Jak opisuje córka aktorki, kobiety po wielu godzinach oczekiwania na lotnisku w Miami zostały ostatecznie zakwaterowane w hotelu. Niestety tam także musiały długo czekać na przydzielenie pokojów, które okazały się być koszmarem. Sytuację dokładnie opisały w nagraniu na Instagramie.

Dostaliśmy grzyba w pokojach, są ohydne. Jesteśmy na jakimś zadupiu w Miami Beach. W życiu bym nie weszła do tego hotelu [...] i jutro okazuje się, że nie mamy transportu do Miami, a to jest kilkadziesiąt kilometrów [...] Hotel mamy opuścić o 11:00, a lot jest o 20:00. LOT, ja nie popuszczę...

- odgraża się Biedrzyńska.
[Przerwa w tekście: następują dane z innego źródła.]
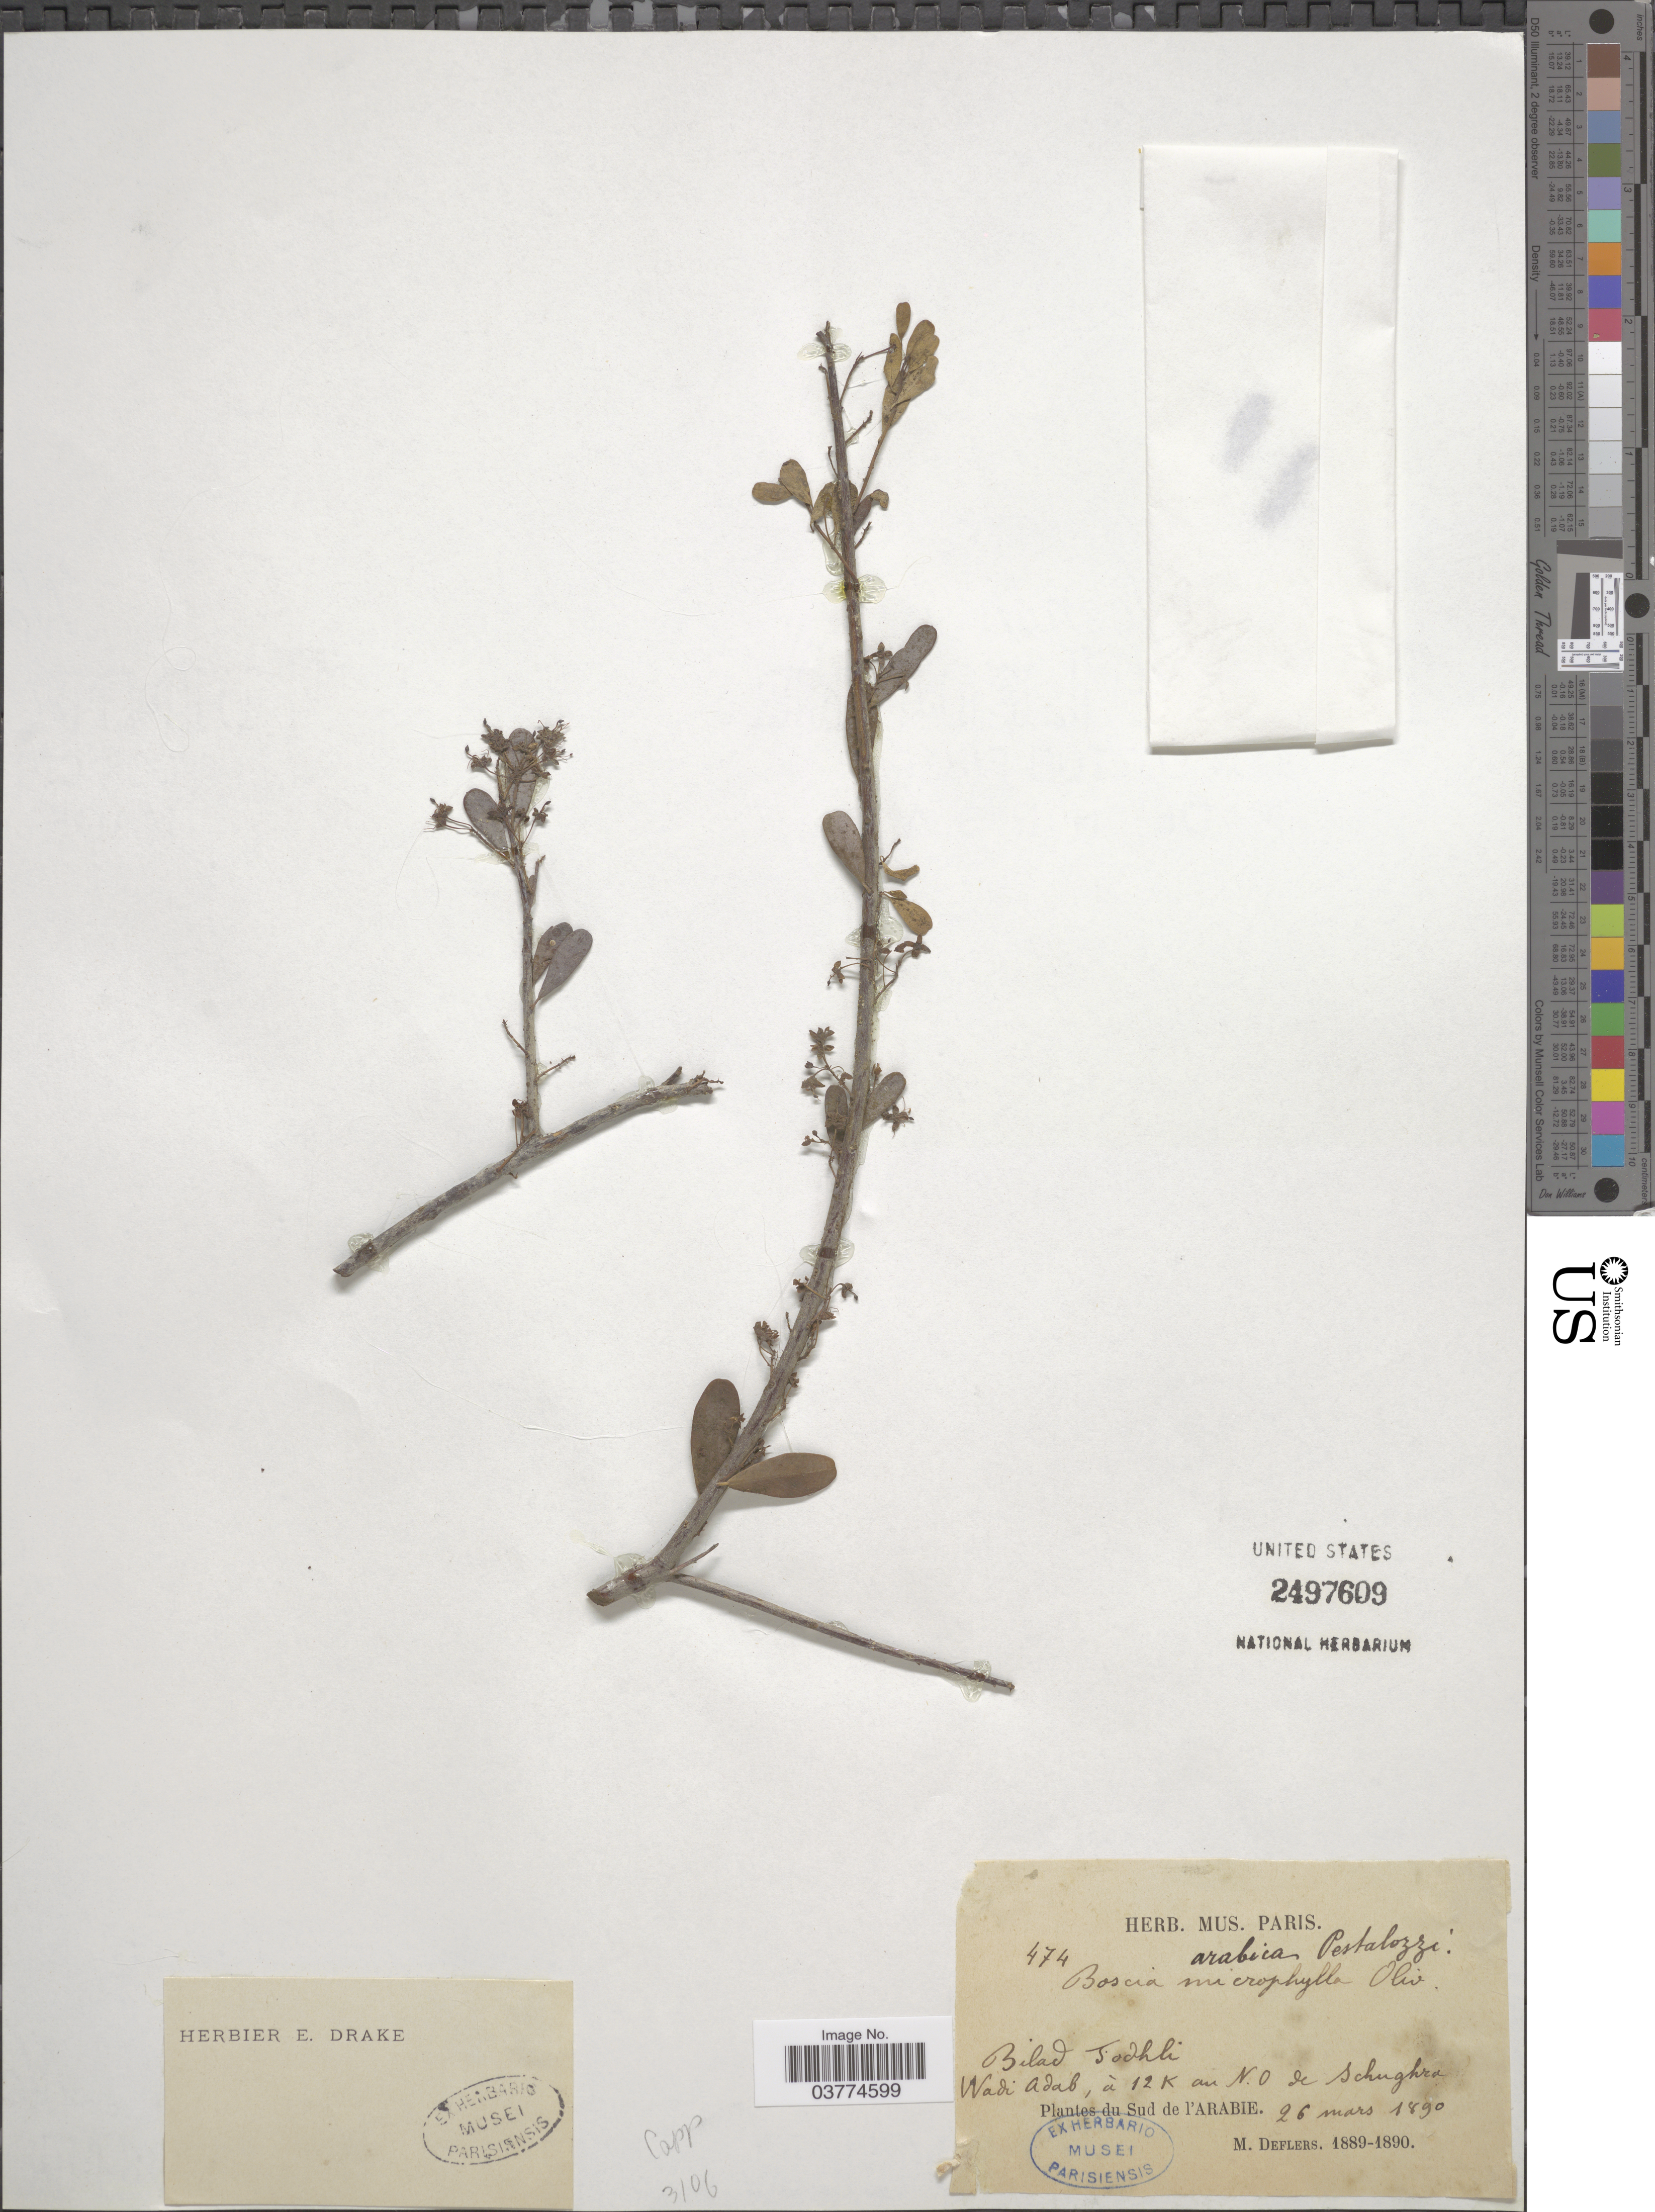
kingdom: Plantae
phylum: Tracheophyta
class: Magnoliopsida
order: Brassicales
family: Capparaceae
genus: Boscia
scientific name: Boscia arabica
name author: Pestal.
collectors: M. Deflers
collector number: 474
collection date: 1890-03-26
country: Yemen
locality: Bilad Todhli. Wadi Adab, à 12 K au N.O. de Schughra. Sud de l'Arabie.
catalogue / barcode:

Pod postem pojawiło się sporo komentarzy. Część internautów zaznacza, że w realnym świecie takie rzeczy się zdarzają, inni zaś współczują zaistniałej sytuacji. W osobnym nagraniu artystka podkreśliła, że choć jest pierwsza w nocy, to czeka z niecierpliwością na kontakt ze strony przewoźnika, ponieważ dla pięknych i pachnących kobiet takie warunki są nie do zniesienia.